Yatish
Few rivalries in international sport carry the weight, warmth, and rising edge of tension quite like that between India and Australia—a contest as rooted in history as it is in present-day spectacle. In Indian Summers, acclaimed cricket writer Gideon Haigh curates a compelling and personal collection of writings that track the evolution of this rich and complex relationship, tracing it from rare early encounters to the fever-pitch battles of the modern era.
Haigh, one of the game’s most thoughtful chroniclers, presents this book not as a comprehensive history, but as a collage of experience—part memoir, part reportage, part cultural essay. Drawing from decades of writing for esteemed platforms like Wisden, The Guardian, The Australian, Cricinfo, and his own Substack, Cricket Et Al, the book is steeped in both nostalgia and sharp observation.
The volume begins with cricket’s early uncertain exchanges—spare tours, mutual curiosity, and missed opportunities. Australian fans in the 1970s may have caught only occasional glimpses of Indian cricket, and often only when India toured Down Under. But as Haigh shows, everything changed in the 21st century. The Border-Gavaskar Trophy became a stage for some of the most iconic Tests in living memory—from Kolkata 2001 to Brisbane 2021—while India’s rise as a global cricketing superpower redefined the competitive dynamic.
At the heart of Indian Summers is not just the rivalry, but the people and places that shaped it—Bradman and Hazare, Tendulkar and Ponting, Smith and Kohli, Eden Gardens and the MCG, and the quieter characters and corners that have added richness to this enduring connection.
Haigh also touches on the shifting cultural interplay between the two nations: how India has, in many ways, replaced Pakistan as Australia’s defining cricketing foil; how IPL franchises have transformed Australian players into Indian celebrities; and how the intensity of competition now coexists with deep mutual admiration.

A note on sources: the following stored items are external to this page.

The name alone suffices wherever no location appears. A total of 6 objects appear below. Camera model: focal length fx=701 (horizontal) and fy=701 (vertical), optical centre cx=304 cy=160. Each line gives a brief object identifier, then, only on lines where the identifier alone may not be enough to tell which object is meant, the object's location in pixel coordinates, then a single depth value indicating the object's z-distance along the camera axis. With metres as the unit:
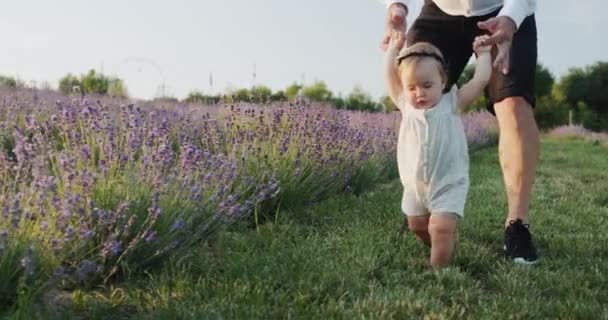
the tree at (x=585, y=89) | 42.12
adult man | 3.64
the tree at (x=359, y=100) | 28.56
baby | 3.26
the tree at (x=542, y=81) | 40.50
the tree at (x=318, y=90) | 37.17
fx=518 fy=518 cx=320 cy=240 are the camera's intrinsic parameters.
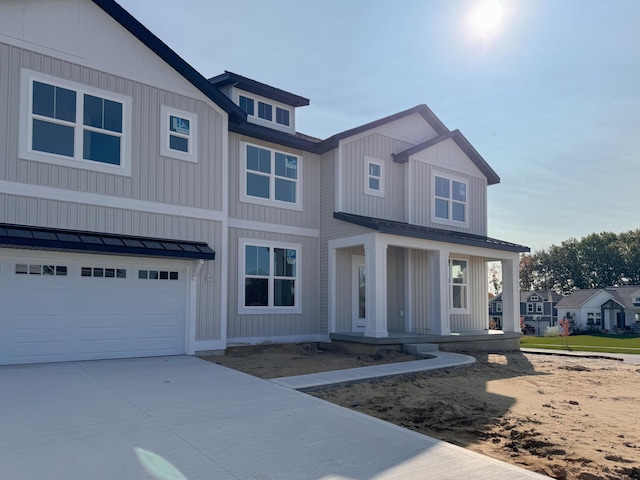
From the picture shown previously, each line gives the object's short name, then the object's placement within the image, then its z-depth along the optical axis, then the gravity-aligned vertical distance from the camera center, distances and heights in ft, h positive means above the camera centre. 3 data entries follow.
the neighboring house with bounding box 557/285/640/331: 178.91 -11.58
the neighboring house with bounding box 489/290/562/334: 199.12 -12.90
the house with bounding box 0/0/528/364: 33.60 +4.93
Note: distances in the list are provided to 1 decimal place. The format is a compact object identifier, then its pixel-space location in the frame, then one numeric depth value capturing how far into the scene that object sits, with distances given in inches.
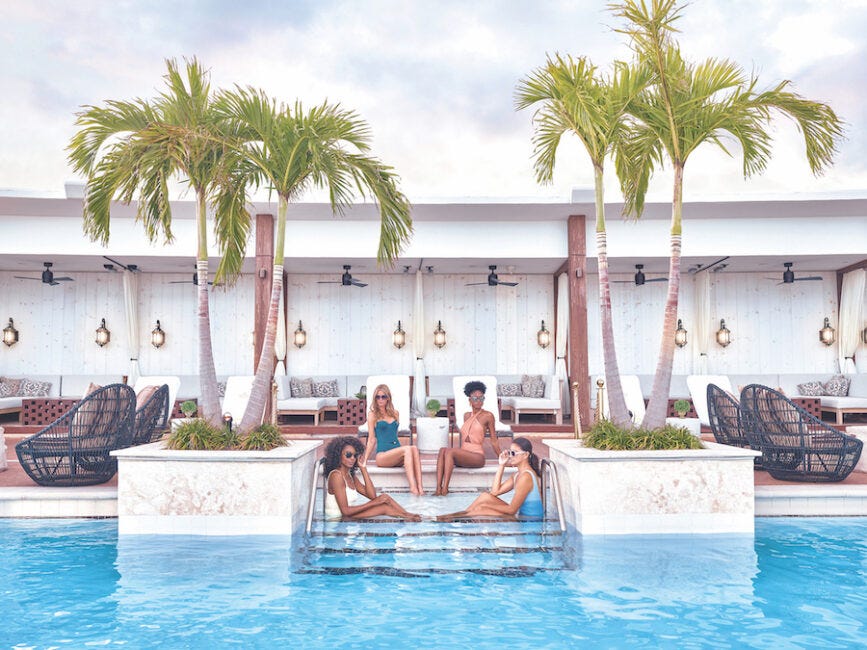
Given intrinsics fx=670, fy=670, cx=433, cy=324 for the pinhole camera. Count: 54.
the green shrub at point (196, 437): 201.8
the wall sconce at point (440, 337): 541.3
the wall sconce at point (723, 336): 536.7
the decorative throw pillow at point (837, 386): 504.1
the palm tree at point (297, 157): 221.6
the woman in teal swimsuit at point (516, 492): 208.8
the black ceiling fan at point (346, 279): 474.1
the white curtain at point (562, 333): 498.6
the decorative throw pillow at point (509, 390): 511.8
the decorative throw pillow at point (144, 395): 286.9
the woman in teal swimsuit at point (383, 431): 247.4
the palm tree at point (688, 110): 204.4
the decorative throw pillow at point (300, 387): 504.4
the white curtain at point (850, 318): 501.7
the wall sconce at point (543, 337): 537.0
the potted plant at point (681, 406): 338.3
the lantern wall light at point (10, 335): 520.7
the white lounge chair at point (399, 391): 342.6
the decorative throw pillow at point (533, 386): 507.2
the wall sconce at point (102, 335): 528.4
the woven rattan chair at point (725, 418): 257.1
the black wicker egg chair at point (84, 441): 217.3
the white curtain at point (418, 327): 489.1
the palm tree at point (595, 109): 215.5
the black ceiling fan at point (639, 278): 487.2
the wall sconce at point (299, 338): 535.5
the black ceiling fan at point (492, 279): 485.7
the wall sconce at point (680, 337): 534.9
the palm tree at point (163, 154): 217.5
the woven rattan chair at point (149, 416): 257.3
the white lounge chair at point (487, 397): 343.6
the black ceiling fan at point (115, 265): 485.7
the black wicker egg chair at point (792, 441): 225.0
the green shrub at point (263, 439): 203.0
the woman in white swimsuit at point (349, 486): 207.9
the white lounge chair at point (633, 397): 360.5
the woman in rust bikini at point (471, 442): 235.8
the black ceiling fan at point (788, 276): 493.7
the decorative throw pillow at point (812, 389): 509.0
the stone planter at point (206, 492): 191.3
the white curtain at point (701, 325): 523.5
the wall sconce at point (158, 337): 531.8
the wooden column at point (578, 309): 422.3
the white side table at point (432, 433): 279.0
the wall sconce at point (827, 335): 534.3
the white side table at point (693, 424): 277.9
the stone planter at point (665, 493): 191.3
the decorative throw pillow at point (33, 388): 501.4
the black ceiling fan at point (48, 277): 478.4
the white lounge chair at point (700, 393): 348.8
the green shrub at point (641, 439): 199.2
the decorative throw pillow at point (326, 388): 506.9
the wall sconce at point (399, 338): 533.3
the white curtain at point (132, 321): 509.0
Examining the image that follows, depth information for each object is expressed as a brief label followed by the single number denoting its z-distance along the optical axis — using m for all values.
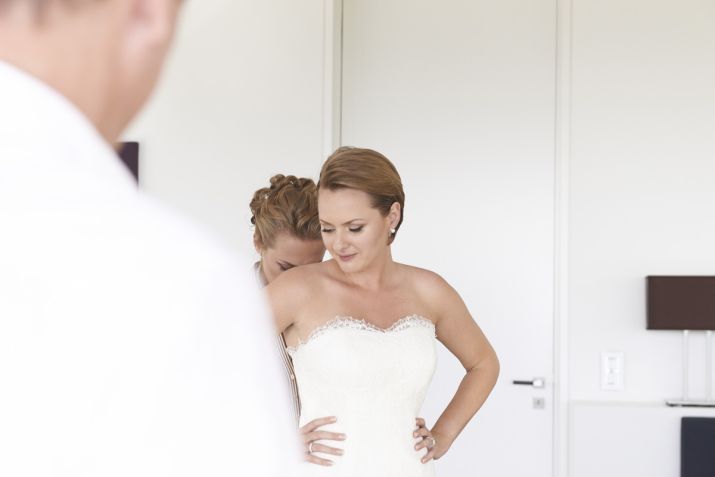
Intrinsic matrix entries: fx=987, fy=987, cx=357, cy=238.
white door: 4.90
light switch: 4.84
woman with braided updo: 2.77
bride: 2.75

Published ahead of the first full five-Test India–Australia series in over three decades, Indian Summers is both timely and timeless. It reminds readers that behind every scoreboard and stat line lies a deeper narrative—of colonial legacies, modern ambitions, and the unspoken ties that bind two very different nations through a shared love for the same game.
A Must for Cricket Lovers
Whether you’re a lifelong fan or a recent convert, Indian Summers offers a vivid, intelligent look into one of cricket’s most fascinating rivalries. With his usual wit and insight, Haigh shows that while cricket may be played on the field, its true drama unfolds far beyond the boundary.